Market Watch

Economic Calendar

Senin, 06 April 2009

Arbitrase punya banyak kelebihan

JAKARTA : Pesatnya perkembangan industri perdagangan berjangka di Tanah Air membutuhkan penanganan khusus dalam menyelesaikan perkara-perkara terkait transaksi berjangka yang akhir-akhir ini kerap menimbulkan konflik.

Terkait hal tersebut diatas,berikut petikan wawancara Ketua Badan Arbitrase Perdagangan Berjangka Komoditi (Bakti),A Zen Umar Purba :

Peran Bakti yaitu membantu masyarakat dalam penyelesaian sengketa perdata dalam perdagangan komoditas. Bakti merupakan badan independen bukan merupakan subordinasi PT Kliring Berjangka Indonesia (KBI) karena berlokasi kantor satu lantai dengan KBI. Bakti didirikan oleh PT Kliring Berjangka Indonesia (KBI), PT Bursa Berjangka Jakarta (BBJ), Asosiasi Pialang Berjangka Indonesia (APBI) dan Asosiasi Perusahaan Pedagang Berjangka Indonesia (AP2BI).Dorongan utama berasal dari Badan Pengawas Perdagangan Berjangka Komoditi (Bappebti).

Layanan Bakti. Sebelumnya kasus-kasus perdata di industri perdagangan berjangka diselesaikan lewat mediasi. Meskipun ada Komite Arbitrase di bawah BBJ, itu tidak independen. Melalui Bakti,ada memiliki hukum acara dibantu dengan 20 arbiter yang terseleksi dan didukung oleh Dewan Penasihat beranggotakan tujuh orang, salah satunya Kepala Bappebti. Dalam hal ini berkontribusi terhadap penegakan hukum di Indonesia. Penyelesaian perkara perdata dilakukan berdasarkan kesepakatan secara tertulis dengan keputusan bersifat final dan mengikat. Sistem penyelesaian melalui lembaga arbitrase memiliki beberapa kelebihan bila dibandingkan dengan penyelesaian lewat pengadilan.Prosesnya tertutup, jangka waktu penyelesaian 180 hari kalender, keputusan bersifat final dan mengikat sehingga tidak memungkinkan pihak yang bersengketa untuk naik banding. Kekhususan dalam penyelesaian perkara itu semakin perlu karena pesatnya dunia perdagangan berjangka.

DAFTAR TUGAS:
a – Ringkaslah teks tentang Bakti dalam dua kalimat.
b – Lanjutkan teks tentang Bakti mulai dari kalimat terakhirnya.
Baris-baris di bawah ini sama sekali tidak digunakan.

DATA YANG DIBERIKAN:
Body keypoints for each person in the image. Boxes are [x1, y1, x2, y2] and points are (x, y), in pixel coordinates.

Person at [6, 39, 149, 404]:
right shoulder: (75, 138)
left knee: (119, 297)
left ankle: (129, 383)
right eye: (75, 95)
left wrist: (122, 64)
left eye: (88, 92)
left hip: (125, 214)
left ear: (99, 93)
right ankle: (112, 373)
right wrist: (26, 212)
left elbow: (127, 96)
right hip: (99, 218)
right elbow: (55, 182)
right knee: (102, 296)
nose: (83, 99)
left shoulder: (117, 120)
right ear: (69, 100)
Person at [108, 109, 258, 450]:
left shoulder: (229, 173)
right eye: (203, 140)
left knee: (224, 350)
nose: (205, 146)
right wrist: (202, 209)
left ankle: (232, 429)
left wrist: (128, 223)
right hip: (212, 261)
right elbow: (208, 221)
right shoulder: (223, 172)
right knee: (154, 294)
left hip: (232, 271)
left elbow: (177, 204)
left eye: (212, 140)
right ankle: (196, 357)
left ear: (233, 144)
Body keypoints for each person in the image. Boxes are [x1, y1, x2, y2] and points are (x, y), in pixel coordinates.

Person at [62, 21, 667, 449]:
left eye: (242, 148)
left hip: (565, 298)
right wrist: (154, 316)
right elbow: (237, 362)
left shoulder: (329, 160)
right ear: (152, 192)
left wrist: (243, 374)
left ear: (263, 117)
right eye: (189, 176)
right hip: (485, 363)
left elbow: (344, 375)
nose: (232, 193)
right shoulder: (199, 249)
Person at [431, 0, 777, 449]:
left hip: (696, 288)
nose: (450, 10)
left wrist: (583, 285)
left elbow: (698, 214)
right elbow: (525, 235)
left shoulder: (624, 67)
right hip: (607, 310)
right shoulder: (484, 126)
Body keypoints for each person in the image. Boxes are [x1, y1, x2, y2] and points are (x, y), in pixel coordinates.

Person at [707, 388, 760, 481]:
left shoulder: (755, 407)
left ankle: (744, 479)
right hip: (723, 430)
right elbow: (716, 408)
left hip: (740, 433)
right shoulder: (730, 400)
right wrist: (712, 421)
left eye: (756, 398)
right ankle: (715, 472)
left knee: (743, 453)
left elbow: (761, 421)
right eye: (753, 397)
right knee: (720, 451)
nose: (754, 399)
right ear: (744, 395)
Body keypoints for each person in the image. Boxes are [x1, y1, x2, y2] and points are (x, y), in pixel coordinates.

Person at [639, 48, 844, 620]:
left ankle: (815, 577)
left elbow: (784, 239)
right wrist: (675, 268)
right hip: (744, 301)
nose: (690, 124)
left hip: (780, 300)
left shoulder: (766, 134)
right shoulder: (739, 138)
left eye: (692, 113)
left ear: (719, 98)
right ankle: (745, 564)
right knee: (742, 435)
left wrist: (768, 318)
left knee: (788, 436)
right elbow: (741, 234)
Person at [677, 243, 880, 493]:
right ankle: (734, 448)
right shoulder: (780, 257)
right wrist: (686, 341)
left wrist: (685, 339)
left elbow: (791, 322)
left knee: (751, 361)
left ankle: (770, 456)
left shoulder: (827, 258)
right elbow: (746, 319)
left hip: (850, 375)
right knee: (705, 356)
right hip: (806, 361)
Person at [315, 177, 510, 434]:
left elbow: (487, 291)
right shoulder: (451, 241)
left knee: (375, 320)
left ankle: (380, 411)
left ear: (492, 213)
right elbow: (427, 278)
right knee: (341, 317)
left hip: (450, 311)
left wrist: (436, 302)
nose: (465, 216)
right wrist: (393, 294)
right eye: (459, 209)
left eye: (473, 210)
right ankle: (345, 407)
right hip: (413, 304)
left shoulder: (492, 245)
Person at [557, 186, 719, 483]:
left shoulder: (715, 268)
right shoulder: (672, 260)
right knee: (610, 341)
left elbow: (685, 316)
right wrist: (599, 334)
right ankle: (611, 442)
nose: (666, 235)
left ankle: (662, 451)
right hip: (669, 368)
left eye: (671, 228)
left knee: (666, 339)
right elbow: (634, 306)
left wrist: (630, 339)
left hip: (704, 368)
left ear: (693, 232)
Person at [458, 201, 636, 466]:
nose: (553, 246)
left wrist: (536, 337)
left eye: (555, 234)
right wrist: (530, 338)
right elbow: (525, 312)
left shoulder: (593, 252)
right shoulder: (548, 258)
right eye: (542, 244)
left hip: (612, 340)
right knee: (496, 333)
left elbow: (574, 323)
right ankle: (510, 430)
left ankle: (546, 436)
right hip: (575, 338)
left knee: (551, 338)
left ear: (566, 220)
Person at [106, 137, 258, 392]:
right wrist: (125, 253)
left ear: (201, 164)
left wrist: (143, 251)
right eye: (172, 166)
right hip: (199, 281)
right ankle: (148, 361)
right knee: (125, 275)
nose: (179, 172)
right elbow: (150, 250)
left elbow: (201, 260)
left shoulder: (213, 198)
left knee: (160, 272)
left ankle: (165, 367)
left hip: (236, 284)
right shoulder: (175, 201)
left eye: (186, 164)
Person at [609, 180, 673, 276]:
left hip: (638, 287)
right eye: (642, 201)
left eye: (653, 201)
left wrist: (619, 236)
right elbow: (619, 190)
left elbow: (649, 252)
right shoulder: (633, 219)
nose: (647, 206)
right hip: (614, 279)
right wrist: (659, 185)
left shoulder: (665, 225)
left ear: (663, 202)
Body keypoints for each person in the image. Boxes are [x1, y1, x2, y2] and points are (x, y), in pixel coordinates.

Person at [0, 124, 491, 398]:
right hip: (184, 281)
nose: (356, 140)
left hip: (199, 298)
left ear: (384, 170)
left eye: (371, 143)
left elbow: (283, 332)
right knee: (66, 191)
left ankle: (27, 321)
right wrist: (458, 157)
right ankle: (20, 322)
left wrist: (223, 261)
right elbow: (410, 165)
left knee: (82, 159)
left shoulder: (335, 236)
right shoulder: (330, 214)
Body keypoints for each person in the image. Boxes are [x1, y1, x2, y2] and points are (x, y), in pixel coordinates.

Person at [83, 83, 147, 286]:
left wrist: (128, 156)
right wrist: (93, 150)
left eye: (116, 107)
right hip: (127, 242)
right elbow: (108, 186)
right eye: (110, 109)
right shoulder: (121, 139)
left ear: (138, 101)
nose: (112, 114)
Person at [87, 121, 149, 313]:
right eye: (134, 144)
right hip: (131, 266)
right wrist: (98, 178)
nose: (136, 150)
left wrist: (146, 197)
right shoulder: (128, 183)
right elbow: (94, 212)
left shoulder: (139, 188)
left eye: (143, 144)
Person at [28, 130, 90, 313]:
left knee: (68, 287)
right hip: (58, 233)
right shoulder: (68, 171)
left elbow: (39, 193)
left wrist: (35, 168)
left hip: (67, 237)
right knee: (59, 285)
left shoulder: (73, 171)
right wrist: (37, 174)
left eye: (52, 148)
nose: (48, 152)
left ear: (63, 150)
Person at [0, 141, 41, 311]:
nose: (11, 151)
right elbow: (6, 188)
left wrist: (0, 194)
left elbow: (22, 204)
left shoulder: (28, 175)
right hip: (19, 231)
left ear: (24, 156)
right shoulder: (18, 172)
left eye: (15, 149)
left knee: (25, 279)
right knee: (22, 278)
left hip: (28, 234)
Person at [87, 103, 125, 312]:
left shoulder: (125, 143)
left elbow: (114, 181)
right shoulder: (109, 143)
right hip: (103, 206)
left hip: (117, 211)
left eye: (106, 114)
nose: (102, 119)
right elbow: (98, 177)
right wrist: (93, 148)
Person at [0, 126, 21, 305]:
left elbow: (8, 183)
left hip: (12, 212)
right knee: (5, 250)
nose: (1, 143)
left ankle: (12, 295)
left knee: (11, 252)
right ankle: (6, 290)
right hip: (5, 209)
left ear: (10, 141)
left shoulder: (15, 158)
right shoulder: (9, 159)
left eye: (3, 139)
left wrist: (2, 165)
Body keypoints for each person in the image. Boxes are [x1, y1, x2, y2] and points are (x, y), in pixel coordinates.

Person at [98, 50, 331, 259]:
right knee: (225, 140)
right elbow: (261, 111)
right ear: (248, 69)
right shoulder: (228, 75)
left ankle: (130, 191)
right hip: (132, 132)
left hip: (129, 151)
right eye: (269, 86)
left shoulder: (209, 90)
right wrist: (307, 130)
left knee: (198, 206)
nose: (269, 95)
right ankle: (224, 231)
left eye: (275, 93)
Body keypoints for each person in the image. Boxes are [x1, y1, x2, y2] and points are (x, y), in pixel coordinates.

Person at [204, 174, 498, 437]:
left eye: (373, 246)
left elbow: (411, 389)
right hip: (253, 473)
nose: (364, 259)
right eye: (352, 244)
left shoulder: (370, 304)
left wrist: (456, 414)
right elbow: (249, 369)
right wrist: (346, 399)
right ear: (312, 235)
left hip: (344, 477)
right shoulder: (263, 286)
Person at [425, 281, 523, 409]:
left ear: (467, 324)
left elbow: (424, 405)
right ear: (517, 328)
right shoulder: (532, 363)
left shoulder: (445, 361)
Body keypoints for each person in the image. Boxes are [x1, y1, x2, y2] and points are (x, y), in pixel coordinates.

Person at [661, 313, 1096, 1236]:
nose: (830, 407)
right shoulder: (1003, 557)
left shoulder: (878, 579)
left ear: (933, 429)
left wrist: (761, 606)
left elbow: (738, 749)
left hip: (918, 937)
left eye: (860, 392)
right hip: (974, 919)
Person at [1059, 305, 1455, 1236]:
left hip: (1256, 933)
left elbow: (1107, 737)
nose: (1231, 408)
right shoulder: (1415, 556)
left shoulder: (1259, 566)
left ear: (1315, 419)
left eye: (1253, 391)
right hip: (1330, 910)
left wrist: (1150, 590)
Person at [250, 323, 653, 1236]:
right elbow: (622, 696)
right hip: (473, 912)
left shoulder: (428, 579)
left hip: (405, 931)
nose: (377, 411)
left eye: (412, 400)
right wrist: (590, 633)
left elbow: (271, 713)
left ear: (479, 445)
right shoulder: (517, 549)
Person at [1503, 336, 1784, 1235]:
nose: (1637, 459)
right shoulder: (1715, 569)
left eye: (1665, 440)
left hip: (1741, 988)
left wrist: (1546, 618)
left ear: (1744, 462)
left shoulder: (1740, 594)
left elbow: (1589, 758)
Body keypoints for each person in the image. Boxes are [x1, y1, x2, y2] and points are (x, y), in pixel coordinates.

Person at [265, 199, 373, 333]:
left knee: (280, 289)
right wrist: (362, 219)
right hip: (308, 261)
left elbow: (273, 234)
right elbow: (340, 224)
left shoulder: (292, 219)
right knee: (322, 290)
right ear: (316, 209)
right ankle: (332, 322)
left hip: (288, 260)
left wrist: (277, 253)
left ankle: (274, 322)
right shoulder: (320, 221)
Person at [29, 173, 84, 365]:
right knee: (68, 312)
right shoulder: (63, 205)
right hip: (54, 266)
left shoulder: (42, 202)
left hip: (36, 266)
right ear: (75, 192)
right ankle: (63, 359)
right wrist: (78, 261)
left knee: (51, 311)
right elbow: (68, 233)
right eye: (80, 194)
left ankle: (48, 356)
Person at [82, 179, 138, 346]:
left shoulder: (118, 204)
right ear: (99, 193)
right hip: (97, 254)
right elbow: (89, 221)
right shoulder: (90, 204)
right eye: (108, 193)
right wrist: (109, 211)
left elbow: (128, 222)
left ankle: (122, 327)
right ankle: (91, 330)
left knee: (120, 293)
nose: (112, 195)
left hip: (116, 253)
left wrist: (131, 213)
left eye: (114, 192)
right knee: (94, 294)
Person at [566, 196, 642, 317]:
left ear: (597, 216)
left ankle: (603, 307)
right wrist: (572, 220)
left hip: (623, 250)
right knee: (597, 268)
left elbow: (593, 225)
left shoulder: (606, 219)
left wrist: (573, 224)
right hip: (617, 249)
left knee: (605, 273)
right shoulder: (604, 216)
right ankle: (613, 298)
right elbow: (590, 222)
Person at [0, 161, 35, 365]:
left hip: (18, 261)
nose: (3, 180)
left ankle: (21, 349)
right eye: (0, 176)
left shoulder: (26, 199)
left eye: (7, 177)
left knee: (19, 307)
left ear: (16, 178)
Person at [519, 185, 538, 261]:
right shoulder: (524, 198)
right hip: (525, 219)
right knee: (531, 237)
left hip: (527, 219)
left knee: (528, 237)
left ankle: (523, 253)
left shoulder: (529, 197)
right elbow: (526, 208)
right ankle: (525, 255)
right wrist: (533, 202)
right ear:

PEMBAHASAN SOAL:
a – Badan Arbitrase Perdagangan Berjangka Komoditi (Bakti) adalah badan independen yang didirikan oleh KBI, BBJ, APBI, dan AP2BI untuk membantu masyarakat menyelesaikan sengketa perdata dalam perdagangan komoditas. Penyelesaian perkara melalui Bakti didasarkan pada kesepakatan tertulis dan, dibandingkan dengan pengadilan, prosesnya tertutup, berlangsung dalam jangka waktu 180 hari kalender, serta menghasilkan keputusan yang final dan mengikat sehingga tidak dapat diajukan banding.

b –
Respon terhadap pendirian Bakti. Pada dasarnya banyak yang belum mengerti mengenai mekanisme penyelesaian perkara melalui arbitrase. Namun, respons dari pialang itu sudah cukup baik. Dalam pertemuan dengan APBI, 30 perusahaan pialang hadir atau sekitar 75% dari anggota APBI. Prinsipnya kebebasan. Dulu tidak ada opsi,dan sekarang sudah ada opsi [jalur penyelesaian] lain. Kewajiban pialang untuk menjelaskan kepada nasabah saat membuat perjanjian dengan nasabahnya.

Putusan Bakti bersifat final dan mengikat, tetapi masih saja banyak yang membawanya ke pengadilan.Mengapa demikian?. Itu dulu. Namun sekarang sudah mulai berkurang karena adanya konsep bahwa hakim tidak boleh menolak perkara yang sebetulnya salah kaprah. Jadi, dia terima perkara itu tetapi akhirnya mengatakan tidak berwenang.Tapi tetap diterimanya dulu. Yang jadi masalah nanti pihak lawan banding lagi. Nah,disana tidak bisa tolak perkara lagi. Dalam pertemuan dengan Ketua Mahkamah Agung dibicarakan apakah ada suatu mekanisme bagi Mahkamah Agung agar punya kewenangan untuk bisa mengatakan begitu clear, yang jelas jangan terimalah. Pak Umar Purba juga tidak mengerti karena alasan tidak bisa menolak perkara lalu semua diambil.Padahal dalam Undang-undang itu sudah jelas. UU itu kan sudah mengandung kewenangan penuh pada yurisdiksinya, yurisdiksi arbitrase. Sudah jelas kalau sudah dipegang arbitrase, tidak boleh lagi dipegang hakim.Itu menurutnya bertentangan dengan undang-undang. Sekarang dalam praktek sehari-hari kita suka bikin clause,disamping bahwa arbitrase final dan mengikat kemudian para pihak tidak akan membawakan perkara ini ke pengadilan.